When George found himself on the earth where he was born, the first person he met was John, the old master tailor, carrying on his arm a scarlet suit for the steward of the castle. The old fellow gave a great cry at the sight of the young lord.

"St. James!" he said, "if it is not his Highness George of the White Moor, who was drowned in the lake seven years ago, then it is his ghost or the devil himself!"

"It is not a ghost or a devil, my good John, but it is that George of the White Moor who used to slip into your shop and ask you for little bits of cloth to make dresses for the dolls of my sister Bee."

But the old fellow exclaimed:

"So you were not drowned, your Highness? I am very pleased. You look quite well. My grandson, Peter, who used to climb up into my arms of a Sunday morning to see you go by on horseback next to the Duchess, has become a good workman and a fine, handsome lad. He will be glad to know you are not at the bottom of the water, and that the fish have not eaten you as he thought. He is accustomed to say about this the most amusing things in the world; for he is full of wit, your Highness. And it is a fact that everybody regrets you in the Clarides. You were such a promising little boy. I will remember to my last day how once you asked me for my needle, and as I would not give it to you, because you were not old enough to handle it without danger, you answered me that you would go into the wood and pick the fine needles of the pines. This is what you said, and it still makes me laugh. Upon my word this is what you said. Our little Peter used also to make excellent answers. He is a cooper at present, at your service, your Highness."

"I will employ none other but him. But, Master John, give me some news of Bee and the Duchess."

"Alas, where have you been, your Highness, not to know that Princess Bee was carried off, seven years ago, by the dwarfs of the mountain? She disappeared the very day you were drowned; and it can be said that on that day the Clarides lost their two sweetest flowers. The Duchess has mourned greatly ever since. This always makes me say that the great people of this world have their trouble like the poorest workmen, and this is a sign that we are all children of Adam. Accordingly a cat may look at a king, as they say. By the same token the good Duchess saw her hair grow grey and lost all her gaiety. And when, in the spring, she walks about in a black dress under the grove where the birds sing, the smallest of these birds is more enviable than the sovereign of the Clarides. Her sorrow, however, is not hopeless, your Highness; for, if she has no news of you, at least she knows by dreams that her daughter Bee is alive."

Old John said these things and many others, too; but George was not listening to him since he had heard that Bee was a prisoner of the dwarfs.

He reflected:

"The dwarfs detain Bee under the earth; a dwarf got me out of my crystal prison.
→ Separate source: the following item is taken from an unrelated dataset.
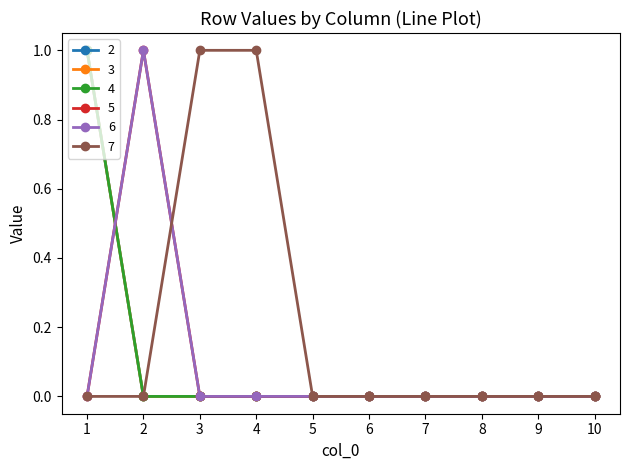

Rank the series at 6 from lowest to highest value.

2, 3, 4, 5, 6, 7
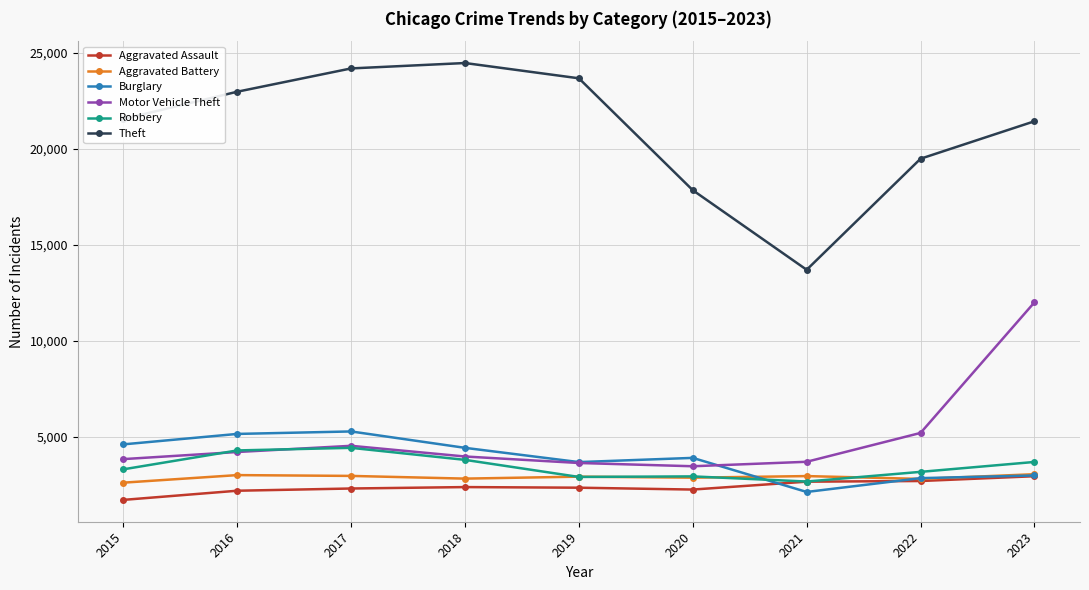

How many values in the Motor Vehicle Theft series are below 3979?

4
These little men have not all the same habits; my deliverer surely does not belong to the tribe of those who carried off my sister."

He did not know what to think, unless it was that Bee must be released.

Now they were going through the town, and, as they passed, the old women standing at their thresholds asked each other who this young stranger was, and they agreed his appearance was handsome. The more wary, having recognised the Lord of the White Moor, thought they saw a ghost, and fled, crossing themselves vigorously.

"Holy water ought to be cast at him," said an old woman, "and he would vanish leaving a disgusting smell of sulphur. He is carrying off Master John, the tailor, and quite certainly he will plunge him all alive into the flames of hell."

"Gently, old woman," a burgess replied, "the young lord is alive and a good deal more so than you and me. He is as fresh as a rose, and rather seems to have come from some noble court than from the other world. Men come back from far, my good woman; witness the squire Freeheart, who came back to us from Rome last Candlemas."